Instructions to follow » Scan the records below for lines with the word "игры", then state how many you find and nothing else.

Saved data entries:
# # # # #
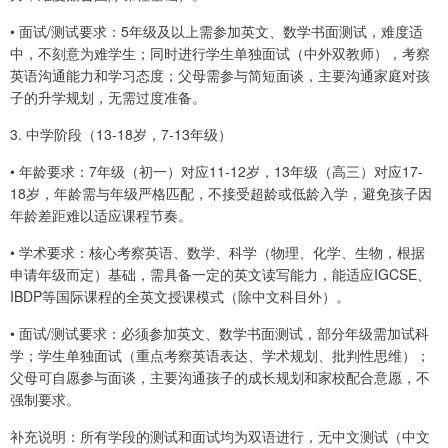
• 面试/测试要求：5年级及以上需参加英文、数学书面测试，难度适
中，不刻意为难学生；同时进行学生单独面试（中外双教师），考察
英语沟通能力和学习态度；父母需参与简短面谈，主要沟通家庭对孩
子的升学规划，无需过度准备。
3. 中学阶段（13-18岁，7-13年级）
• 年龄要求：7年级（初一）对应11-12岁，13年级（高三）对应17-
18岁，年龄需与年级严格匹配，不接受超龄或低龄入学，避免孩子因
年龄差距难以适应课程节奏。
• 学术要求：核心考察英语、数学、科学（物理、化学、生物，根据
申请年级而定）基础，需具备一定的英文读写能力，能适应IGCSE、
IBDP等国际课程的全英文授课模式（除中文科目外）。
• 面试/测试要求：必须参加英文、数学书面测试，部分年级需加试科
学；学生单独面试（重点考察英语表达、学术规划、批判性思维）；
父母可自愿参与面谈，主要沟通孩子的成长规划和家校配合意愿，不
强制要求。
补充说明：所有学段的测试和面试均为双语进行，无中文测试（中文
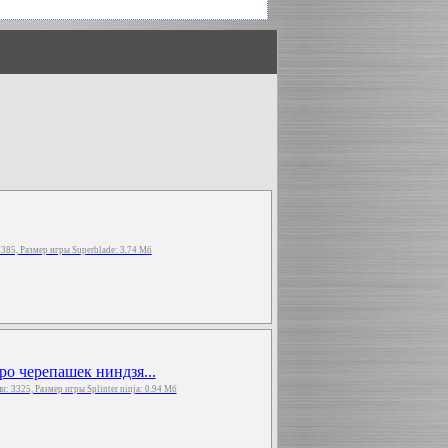
 3385, Размер игры Superblade: 3.74 Мб
ро черепашек ниндзя...
ли: 3325, Размер игры Splinter ninja: 0.94 Мб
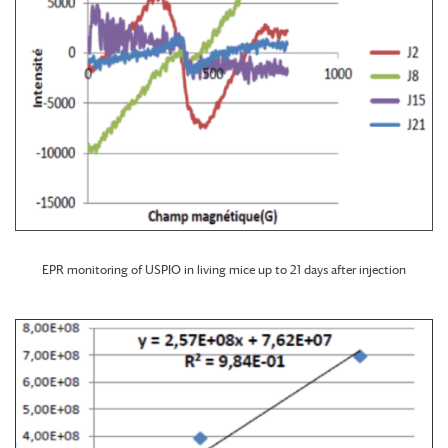
EPR monitoring of USPIO in living mice up to 21 days after injection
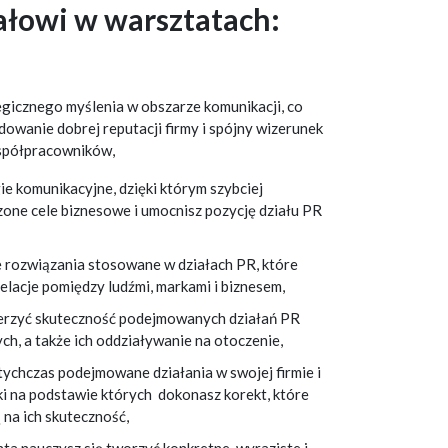
ałowi w warsztatach:
egicznego myślenia w obszarze komunikacji, co
dowanie dobrej reputacji firmy i spójny wizerunek
współpracowników,
ie komunikacyjne, dzięki którym szybciej
one cele biznesowe i umocnisz pozycję działu PR
 rozwiązania stosowane w działach PR, które
elacje pomiędzy ludźmi, markami i biznesem,
ierzyć skuteczność podejmowanych działań PR
ch, a także ich oddziaływanie na otoczenie,
tychczas podejmowane działania w swojej firmie i
i na podstawie których dokonasz korekt, które
na ich skuteczność,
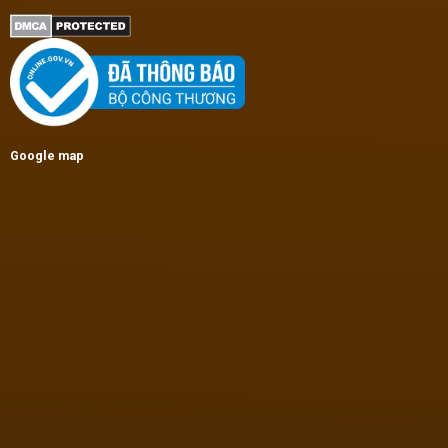
Google map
# # # # #
Response for this exercise » 2